» Data for this task
######

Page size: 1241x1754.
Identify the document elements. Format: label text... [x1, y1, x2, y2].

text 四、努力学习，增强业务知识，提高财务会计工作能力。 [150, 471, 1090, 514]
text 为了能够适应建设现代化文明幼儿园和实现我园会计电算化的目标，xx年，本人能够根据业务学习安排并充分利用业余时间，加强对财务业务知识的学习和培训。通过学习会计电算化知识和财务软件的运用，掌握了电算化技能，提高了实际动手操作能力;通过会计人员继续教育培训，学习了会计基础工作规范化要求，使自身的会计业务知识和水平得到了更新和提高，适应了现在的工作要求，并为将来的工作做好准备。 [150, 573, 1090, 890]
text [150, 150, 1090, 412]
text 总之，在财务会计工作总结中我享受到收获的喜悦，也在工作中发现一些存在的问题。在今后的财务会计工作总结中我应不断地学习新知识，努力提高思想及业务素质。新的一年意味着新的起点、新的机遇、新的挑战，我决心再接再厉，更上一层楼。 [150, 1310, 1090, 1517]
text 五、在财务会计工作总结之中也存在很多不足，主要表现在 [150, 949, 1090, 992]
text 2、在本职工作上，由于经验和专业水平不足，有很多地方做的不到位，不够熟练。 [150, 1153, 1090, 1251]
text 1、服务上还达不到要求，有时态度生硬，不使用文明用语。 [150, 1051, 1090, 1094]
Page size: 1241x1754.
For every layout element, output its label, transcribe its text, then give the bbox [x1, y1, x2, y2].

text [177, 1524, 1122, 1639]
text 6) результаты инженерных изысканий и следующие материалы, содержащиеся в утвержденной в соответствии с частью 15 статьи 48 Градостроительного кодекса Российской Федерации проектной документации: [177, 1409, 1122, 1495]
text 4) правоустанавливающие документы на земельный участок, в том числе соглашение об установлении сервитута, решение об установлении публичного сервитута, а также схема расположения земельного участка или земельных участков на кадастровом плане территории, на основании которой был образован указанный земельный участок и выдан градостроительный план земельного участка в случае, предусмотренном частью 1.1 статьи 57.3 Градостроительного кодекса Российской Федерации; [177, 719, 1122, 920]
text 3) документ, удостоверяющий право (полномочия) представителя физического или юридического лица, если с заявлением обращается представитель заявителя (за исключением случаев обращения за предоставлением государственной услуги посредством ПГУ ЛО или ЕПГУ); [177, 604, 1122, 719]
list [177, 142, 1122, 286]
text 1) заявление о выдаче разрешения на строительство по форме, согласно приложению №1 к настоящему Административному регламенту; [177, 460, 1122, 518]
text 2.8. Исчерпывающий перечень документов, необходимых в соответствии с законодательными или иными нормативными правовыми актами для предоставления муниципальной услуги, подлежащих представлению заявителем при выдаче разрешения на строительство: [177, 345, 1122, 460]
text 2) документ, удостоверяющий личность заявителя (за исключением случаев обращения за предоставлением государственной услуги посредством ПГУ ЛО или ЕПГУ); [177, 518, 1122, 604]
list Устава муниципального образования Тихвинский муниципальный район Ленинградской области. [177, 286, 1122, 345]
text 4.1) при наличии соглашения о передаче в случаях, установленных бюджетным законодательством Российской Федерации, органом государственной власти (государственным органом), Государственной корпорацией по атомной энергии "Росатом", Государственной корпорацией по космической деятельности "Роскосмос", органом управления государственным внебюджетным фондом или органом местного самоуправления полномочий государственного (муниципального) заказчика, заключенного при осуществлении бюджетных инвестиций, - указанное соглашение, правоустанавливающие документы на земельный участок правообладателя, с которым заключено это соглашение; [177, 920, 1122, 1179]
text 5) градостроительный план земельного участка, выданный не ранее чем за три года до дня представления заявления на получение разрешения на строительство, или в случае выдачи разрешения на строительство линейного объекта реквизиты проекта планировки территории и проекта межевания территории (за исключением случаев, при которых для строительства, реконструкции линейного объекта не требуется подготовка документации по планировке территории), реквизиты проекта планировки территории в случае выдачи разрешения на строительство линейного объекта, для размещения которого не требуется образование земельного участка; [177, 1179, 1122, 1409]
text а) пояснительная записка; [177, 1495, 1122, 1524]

######

» What you will do
Word for word, reproduce every line of the data.

» Answer to the exercise
Page size: 1241x1754.
Identify the document elements. Format: label text... [x1, y1, x2, y2].

text 四、努力学习，增强业务知识，提高财务会计工作能力。 [150, 471, 1090, 514]
text 为了能够适应建设现代化文明幼儿园和实现我园会计电算化的目标，xx年，本人能够根据业务学习安排并充分利用业余时间，加强对财务业务知识的学习和培训。通过学习会计电算化知识和财务软件的运用，掌握了电算化技能，提高了实际动手操作能力;通过会计人员继续教育培训，学习了会计基础工作规范化要求，使自身的会计业务知识和水平得到了更新和提高，适应了现在的工作要求，并为将来的工作做好准备。 [150, 573, 1090, 890]
text [150, 150, 1090, 412]
text 总之，在财务会计工作总结中我享受到收获的喜悦，也在工作中发现一些存在的问题。在今后的财务会计工作总结中我应不断地学习新知识，努力提高思想及业务素质。新的一年意味着新的起点、新的机遇、新的挑战，我决心再接再厉，更上一层楼。 [150, 1310, 1090, 1517]
text 五、在财务会计工作总结之中也存在很多不足，主要表现在 [150, 949, 1090, 992]
text 2、在本职工作上，由于经验和专业水平不足，有很多地方做的不到位，不够熟练。 [150, 1153, 1090, 1251]
text 1、服务上还达不到要求，有时态度生硬，不使用文明用语。 [150, 1051, 1090, 1094]
Page size: 1241x1754.
For every layout element, output its label, transcribe its text, then give the bbox [x1, y1, x2, y2].

text [177, 1524, 1122, 1639]
text 6) результаты инженерных изысканий и следующие материалы, содержащиеся в утвержденной в соответствии с частью 15 статьи 48 Градостроительного кодекса Российской Федерации проектной документации: [177, 1409, 1122, 1495]
text 4) правоустанавливающие документы на земельный участок, в том числе соглашение об установлении сервитута, решение об установлении публичного сервитута, а также схема расположения земельного участка или земельных участков на кадастровом плане территории, на основании которой был образован указанный земельный участок и выдан градостроительный план земельного участка в случае, предусмотренном частью 1.1 статьи 57.3 Градостроительного кодекса Российской Федерации; [177, 719, 1122, 920]
text 3) документ, удостоверяющий право (полномочия) представителя физического или юридического лица, если с заявлением обращается представитель заявителя (за исключением случаев обращения за предоставлением государственной услуги посредством ПГУ ЛО или ЕПГУ); [177, 604, 1122, 719]
list [177, 142, 1122, 286]
text 1) заявление о выдаче разрешения на строительство по форме, согласно приложению №1 к настоящему Административному регламенту; [177, 460, 1122, 518]
text 2.8. Исчерпывающий перечень документов, необходимых в соответствии с законодательными или иными нормативными правовыми актами для предоставления муниципальной услуги, подлежащих представлению заявителем при выдаче разрешения на строительство: [177, 345, 1122, 460]
text 2) документ, удостоверяющий личность заявителя (за исключением случаев обращения за предоставлением государственной услуги посредством ПГУ ЛО или ЕПГУ); [177, 518, 1122, 604]
list Устава муниципального образования Тихвинский муниципальный район Ленинградской области. [177, 286, 1122, 345]
text 4.1) при наличии соглашения о передаче в случаях, установленных бюджетным законодательством Российской Федерации, органом государственной власти (государственным органом), Государственной корпорацией по атомной энергии "Росатом", Государственной корпорацией по космической деятельности "Роскосмос", органом управления государственным внебюджетным фондом или органом местного самоуправления полномочий государственного (муниципального) заказчика, заключенного при осуществлении бюджетных инвестиций, - указанное соглашение, правоустанавливающие документы на земельный участок правообладателя, с которым заключено это соглашение; [177, 920, 1122, 1179]
text 5) градостроительный план земельного участка, выданный не ранее чем за три года до дня представления заявления на получение разрешения на строительство, или в случае выдачи разрешения на строительство линейного объекта реквизиты проекта планировки территории и проекта межевания территории (за исключением случаев, при которых для строительства, реконструкции линейного объекта не требуется подготовка документации по планировке территории), реквизиты проекта планировки территории в случае выдачи разрешения на строительство линейного объекта, для размещения которого не требуется образование земельного участка; [177, 1179, 1122, 1409]
text а) пояснительная записка; [177, 1495, 1122, 1524]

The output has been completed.